Here’s how it works: as I move through the big flowing postures of sun salutations, I progressively wake up to what’s going on right now, to being present in today’s body, to breathing consciously. We move from posture to posture, flowing forward, with each return to downward-facing dog an opportunity to reset and reground ourselves. After that series is complete, we meet at the tops of our mats, bending deep in Uttkatasana. Chair Pose. Suddenly, we are facing forward, eyes open, without movement. Feet come together, bend at the knees to sink closer to the floor, feel the weight in your heels and let your hips descend deeper. Gaze is set, arms by your ears. The leg work ignites the breath, which in turn builds inner heat. Here we are, in a pose that purposely creates physical stress and tension.


When a teacher calls this pose, and the students respond, she can learn something about them. Do they sit deep, so deep that they pump their breath and focus their eyes fiercely in order to stay? Do they bend their knees just a little to avoid intensity this early in their practice? As always, we are looking for the middle - the goldilocks of poses. There’s a big inner fire being built here, especially if we stay for 5 or 10 or 15 breaths. And we have to find a way to be and feel balanced between intense and ease-ful. This pose is also an opportunity to practice non-reaction. If you get reactive on your mat, you get annoyed with the teacher, annoyed with yourself, and you often stop breathing, gritting your teeth and clenching the muscles to stay. Is there a way, I keep telling myself in this fiery grounding pose to feel and create a sense of flow, a sense of air, a sense of water. To feel and create energy that is circulating, rather than static.

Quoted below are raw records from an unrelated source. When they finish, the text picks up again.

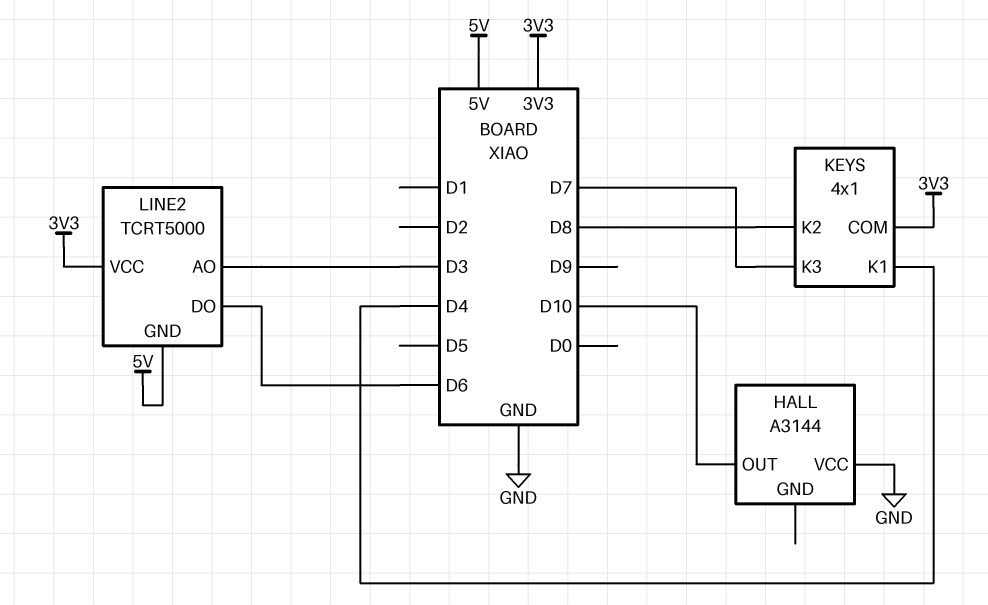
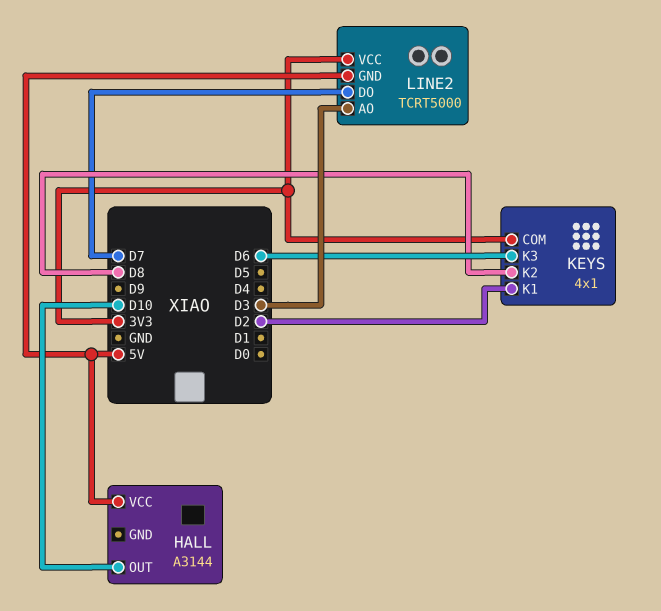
HALL pin VCC: GND -> 5V
KEYS pin K1: D4 -> D2
KEYS pin K3: D7 -> D6
LINE2 pin DO: D6 -> D7

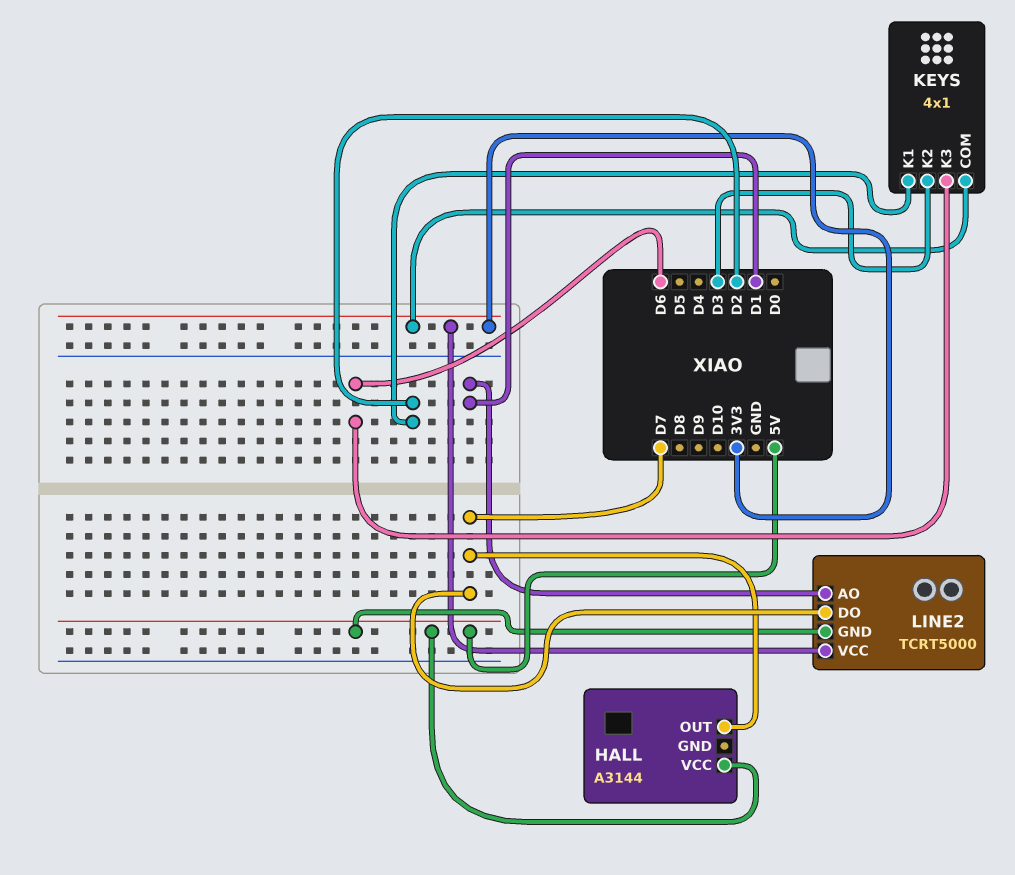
HALL pin OUT: D10 -> D7
KEYS pin K2: D8 -> D3
LINE2 pin AO: D3 -> D1

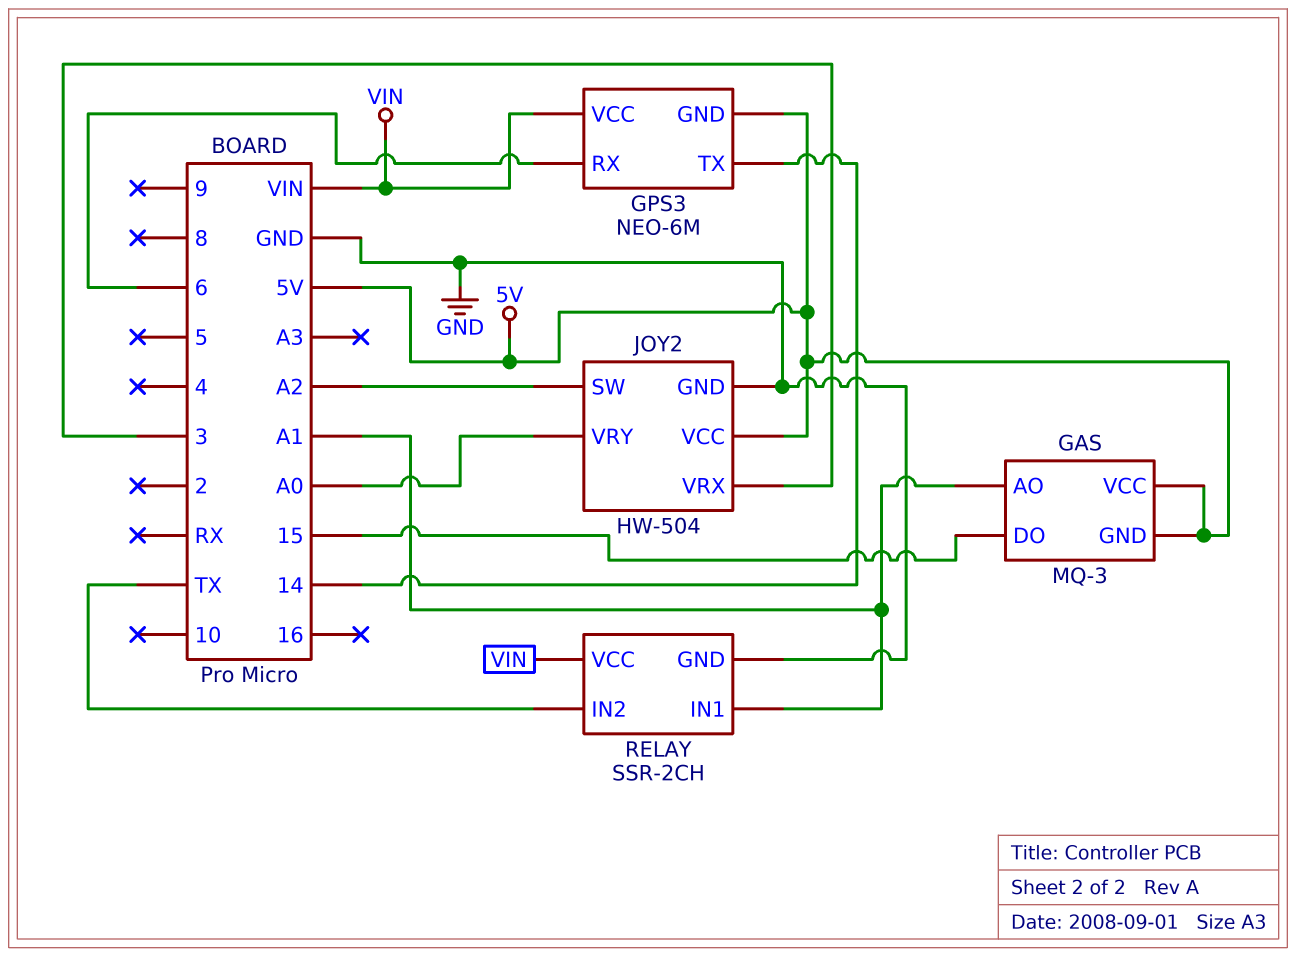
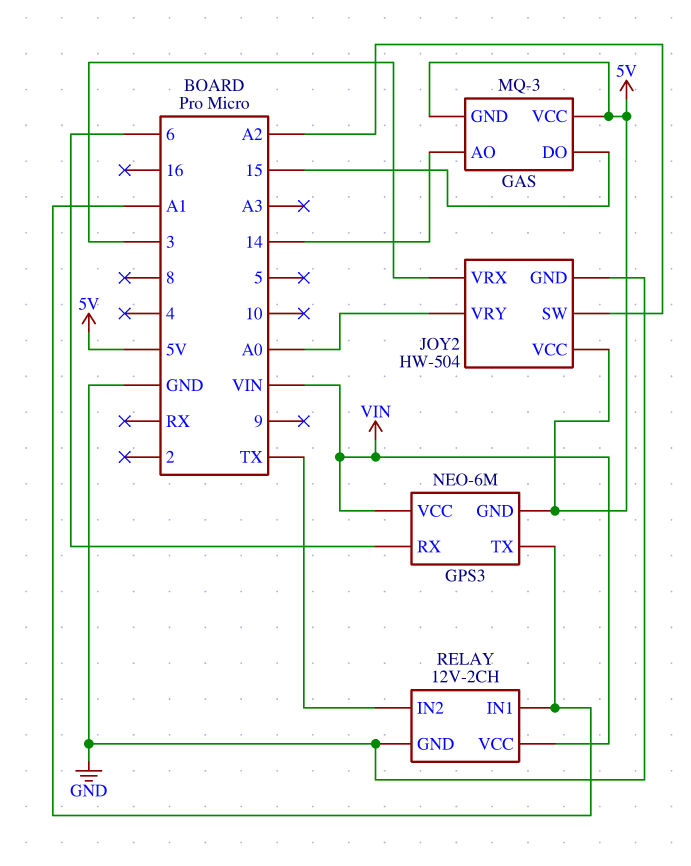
GAS pin AO: A1 -> 14
GPS3 pin TX: 14 -> A1
RELAY: SSR-2CH -> 12V-2CH

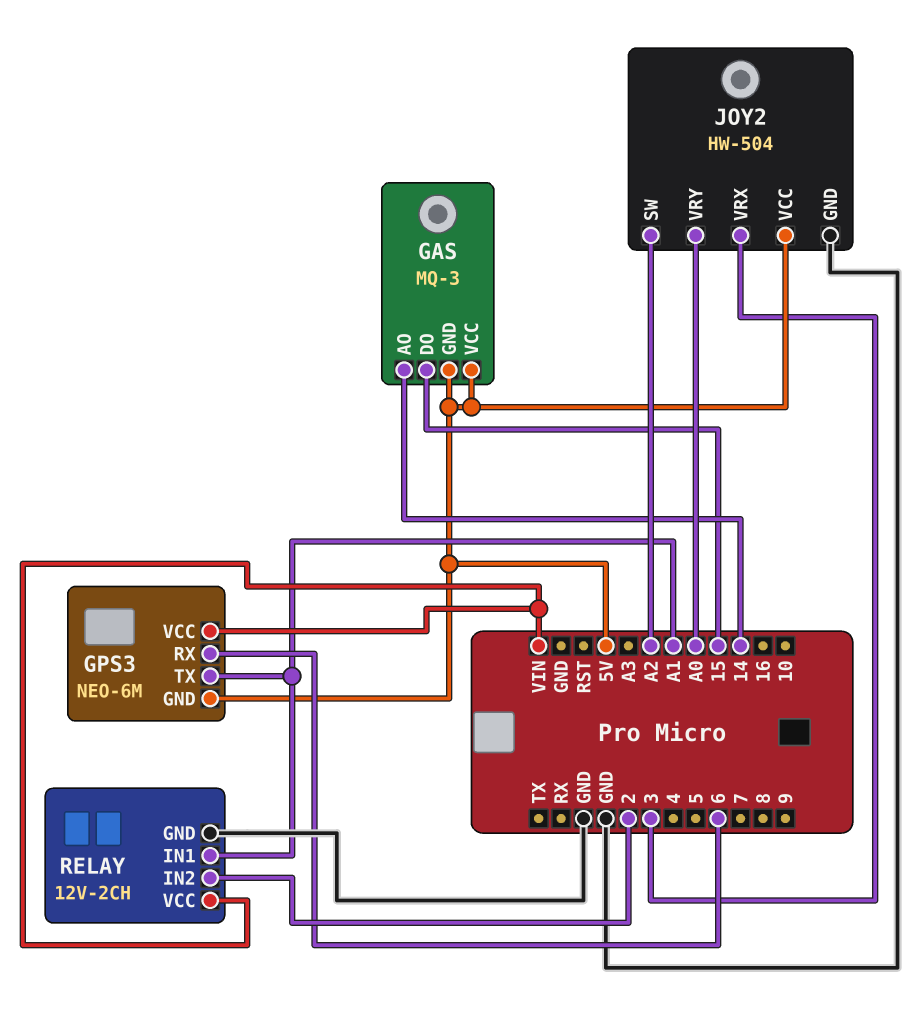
RELAY pin IN2: TX -> 2

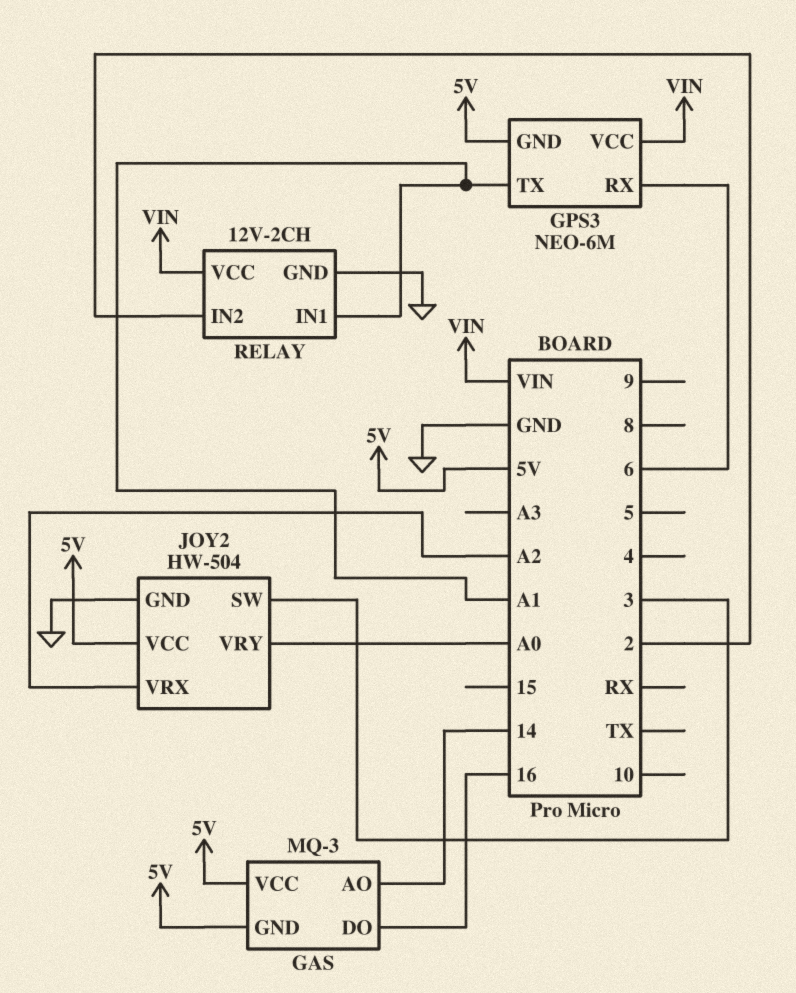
GAS pin DO: 15 -> 16
JOY2 pin SW: A2 -> 3
JOY2 pin VRX: 3 -> A2

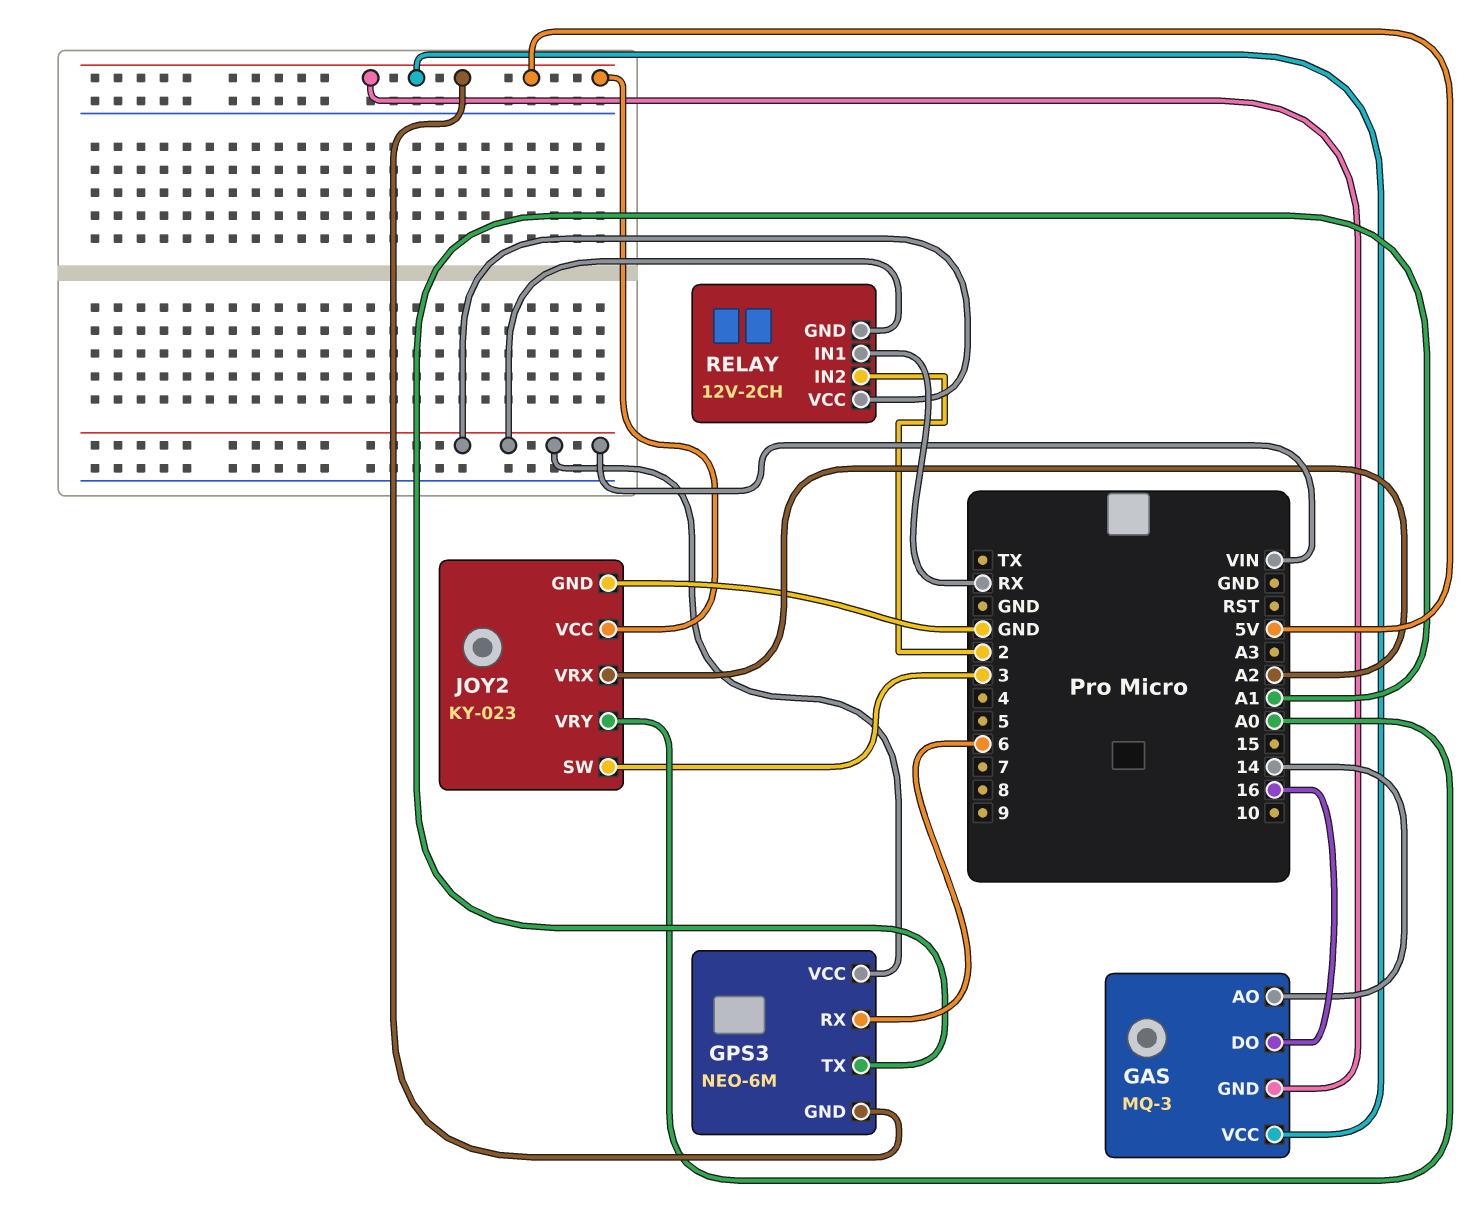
JOY2: HW-504 -> KY-023
RELAY pin GND: GND -> VIN
RELAY pin IN1: A1 -> RX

Life off the mat calls, at times, for grit and resilience. Uttkatasana taps into, tests, and reaffirms that skill. It creates physical leg strength but also a muscle memory of grit available to be accessed. Uttkatasana, for me, is work. Work that I love, but work nonetheless. The payoff is the sweetness of the forward-fold that follows, and the return to flowing movement. We appreciate that vinyasa even more. Yet the work of Uttkatasana is an opportunity in and of itself: a chance to up your game, to turn breath into energy, to cultivate heat without striving, to find the eye at the center of the storm.